Calipari’s last bite at the NBA head coaching apple came during the late ’90s with the then-New Jersey Nets. During the 1997-98 campaign, he directed a squad that mixed up-and-comers Keith Van Horn and Kerry Kittles with veterans like Sam Cassell, Kendall Gill and Jayson Williams to a 43-39 mark and a playoff berth.

However, over parts of three seasons with the club from 1996 to ’99, he compiled a record of just 72-112 (for a winning percentage of 39.1). Calipari was fired just 20 games into the lockout-shortened ’99-00 campaign when the Nets started 3-17.
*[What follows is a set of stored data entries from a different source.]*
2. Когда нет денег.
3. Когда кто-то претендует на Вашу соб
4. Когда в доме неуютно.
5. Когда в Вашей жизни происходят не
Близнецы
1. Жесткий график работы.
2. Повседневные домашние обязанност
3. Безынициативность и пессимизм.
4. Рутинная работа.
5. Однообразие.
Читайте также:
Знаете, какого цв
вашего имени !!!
In addition to his last run in the Association not living up to the hype — not to mention the fact that the league has changed a lot since then — Calipari would be challenged with having to make the transition from being the godlike figure he is in Lexington to a cog in the machine while coaching professional athletes.

“It’s weird, it is hard for a college coach that has been that big a part of their program, to do the kind of change that is necessary to be an NBA coach,” Bulpett opined. “You’re not the program in the NBA. It would be difficult for any college coach who has established what Calipari has established.”

He would also have to walk away from an obscene amount of money to take on a new gig. Back in 2019, the coach inked a “lifetime” contract with the Wildcats, paying him $86 million over 10 years.